» Suas instruções
Pela sinopse abaixo, quantos anos tem Eguchi, o protagonista?

» Texto fornecido
Sinopse: Imbuída de um erotismo inusitado, esta obra, escrita em 1961, demonstra a maturidade estilística do autor, que se utiliza de sua virtuose descritiva para contar a história de Eguchi, um senhor de 67 anos que frequenta a "casa das belas adormecidas", uma espécie de bordel onde moças encontram-se em sono profundo, sob efeito de narcóticos. Apesar da idade avançada, o protagonista parte em busca dos prazeres perdidos e se depara com moças virgens, que os visitantes podem tocar, mas são proibidos de corromper. Daí derivam passagens antológicas de rememorações pessoais e fantasia. Kawabata procura desvendar o enigmático universo do corpo feminino em um culto ao belo e ao inalcançável, investigando as dores da solidão a partir da sutileza de um erotismo expressivo, constantemente atravessado por passagens de fina ironia e perturbadora consciência da passagem do tempo, do vazio existencial que permeia as relações humanas.

» Linhas salvas

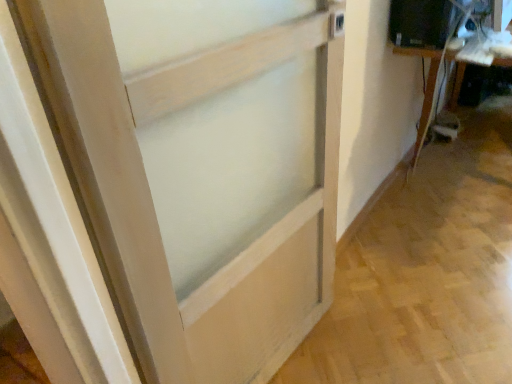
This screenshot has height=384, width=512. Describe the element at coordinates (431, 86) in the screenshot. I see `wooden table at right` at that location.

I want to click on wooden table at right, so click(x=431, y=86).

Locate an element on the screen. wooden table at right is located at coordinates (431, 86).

---

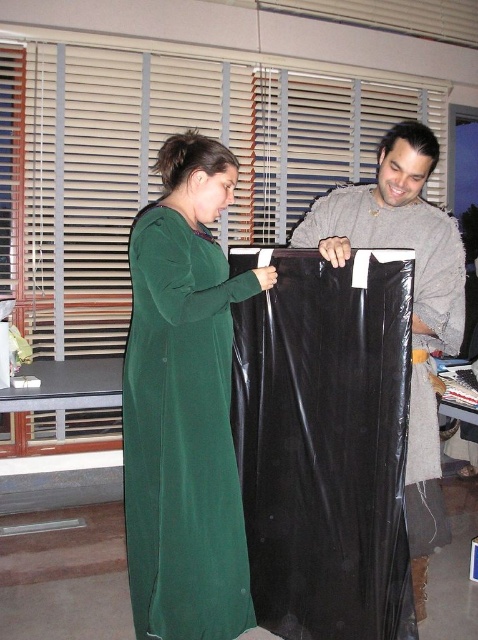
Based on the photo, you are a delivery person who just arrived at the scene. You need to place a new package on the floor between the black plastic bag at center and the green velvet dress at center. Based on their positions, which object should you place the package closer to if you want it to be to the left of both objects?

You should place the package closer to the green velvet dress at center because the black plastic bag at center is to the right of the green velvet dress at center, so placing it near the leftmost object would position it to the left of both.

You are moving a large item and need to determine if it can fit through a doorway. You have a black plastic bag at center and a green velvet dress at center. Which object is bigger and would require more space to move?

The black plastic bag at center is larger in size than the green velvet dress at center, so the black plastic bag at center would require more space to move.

» Solução
Eguchi tem 67 anos.